--- WHAT THE TASK REQUIRES ---
Update the lines from the line with "the basis of" up to and including the line with "questions on EU" by replacing every "UPCA" with "Unified Patent Court Agreement". Give back only those lines, with everything else left unchanged.

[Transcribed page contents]
Start of Block

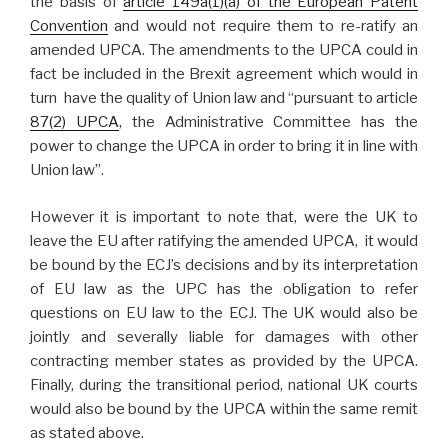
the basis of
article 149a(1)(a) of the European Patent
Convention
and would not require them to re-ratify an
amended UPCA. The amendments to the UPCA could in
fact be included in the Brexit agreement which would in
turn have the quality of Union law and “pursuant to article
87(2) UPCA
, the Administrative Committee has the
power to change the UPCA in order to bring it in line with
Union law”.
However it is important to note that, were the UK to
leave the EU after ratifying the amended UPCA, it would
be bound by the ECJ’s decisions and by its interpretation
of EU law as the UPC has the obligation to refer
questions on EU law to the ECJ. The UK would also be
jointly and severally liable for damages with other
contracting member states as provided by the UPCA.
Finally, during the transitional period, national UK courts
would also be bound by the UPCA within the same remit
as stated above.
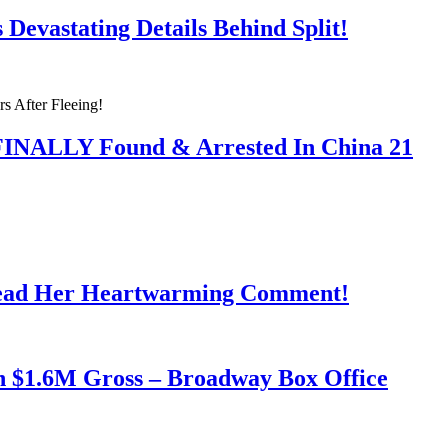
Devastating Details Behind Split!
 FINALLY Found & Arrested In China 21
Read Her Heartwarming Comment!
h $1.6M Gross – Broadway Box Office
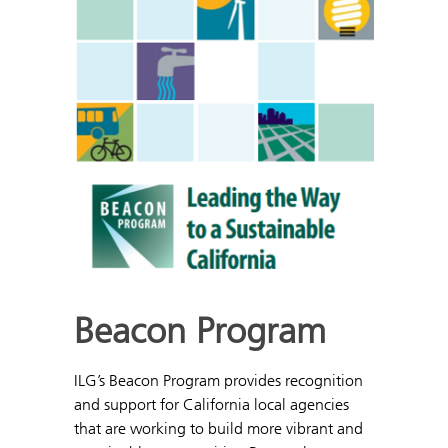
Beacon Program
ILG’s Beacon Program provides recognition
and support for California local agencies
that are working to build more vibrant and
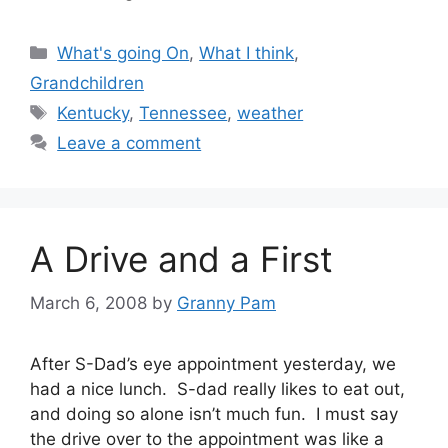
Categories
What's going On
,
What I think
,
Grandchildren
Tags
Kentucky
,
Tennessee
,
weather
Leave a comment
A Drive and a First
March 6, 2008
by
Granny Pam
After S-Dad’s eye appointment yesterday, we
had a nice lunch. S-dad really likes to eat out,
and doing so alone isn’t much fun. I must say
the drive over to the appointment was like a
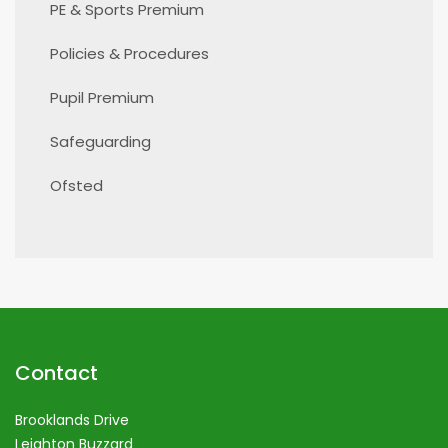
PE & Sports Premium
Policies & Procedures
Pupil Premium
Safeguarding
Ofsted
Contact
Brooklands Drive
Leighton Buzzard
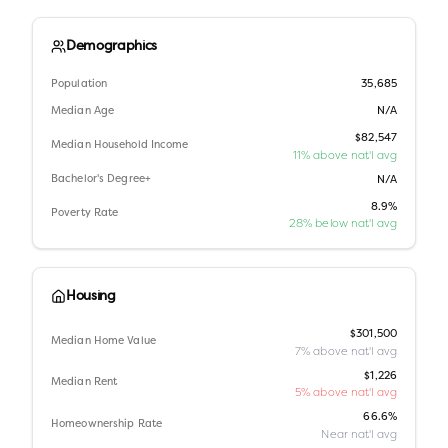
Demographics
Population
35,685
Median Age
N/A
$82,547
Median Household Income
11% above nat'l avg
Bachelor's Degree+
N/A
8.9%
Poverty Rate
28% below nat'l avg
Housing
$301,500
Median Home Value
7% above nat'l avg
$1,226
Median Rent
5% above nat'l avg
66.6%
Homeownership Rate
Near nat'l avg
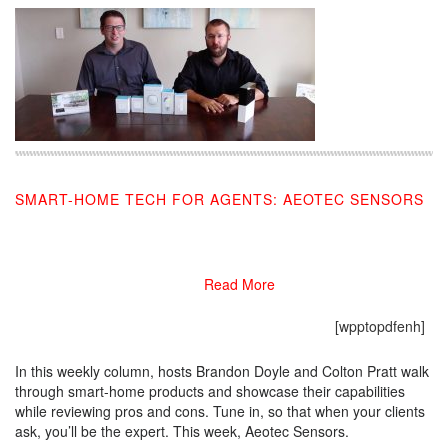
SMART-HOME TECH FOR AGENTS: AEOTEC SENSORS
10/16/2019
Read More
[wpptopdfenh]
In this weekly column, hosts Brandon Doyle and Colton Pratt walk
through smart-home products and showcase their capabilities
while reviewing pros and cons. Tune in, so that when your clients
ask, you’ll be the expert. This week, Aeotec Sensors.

End of Block
Start of Block

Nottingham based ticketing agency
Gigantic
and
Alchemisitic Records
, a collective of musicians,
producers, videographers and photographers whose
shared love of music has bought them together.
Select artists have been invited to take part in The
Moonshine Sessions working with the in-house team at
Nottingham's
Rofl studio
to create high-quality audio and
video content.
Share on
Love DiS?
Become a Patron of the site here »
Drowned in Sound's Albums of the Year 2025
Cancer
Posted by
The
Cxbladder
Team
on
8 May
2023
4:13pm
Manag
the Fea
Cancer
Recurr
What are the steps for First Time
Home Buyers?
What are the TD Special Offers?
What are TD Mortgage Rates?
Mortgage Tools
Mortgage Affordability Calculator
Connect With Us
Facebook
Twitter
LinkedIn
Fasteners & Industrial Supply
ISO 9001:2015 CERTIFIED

End of Block

--- ANSWER AREA ---
the basis of
article 149a(1)(a) of the European Patent
Convention
and would not require them to re-ratify an
amended Unified Patent Court Agreement. The amendments to the Unified Patent Court Agreement could in
fact be included in the Brexit agreement which would in
turn have the quality of Union law and “pursuant to article
87(2) Unified Patent Court Agreement
, the Administrative Committee has the
power to change the Unified Patent Court Agreement in order to bring it in line with
Union law”.
However it is important to note that, were the UK to
leave the EU after ratifying the amended Unified Patent Court Agreement, it would
be bound by the ECJ’s decisions and by its interpretation
of EU law as the UPC has the obligation to refer
questions on EU law to the ECJ. The UK would also be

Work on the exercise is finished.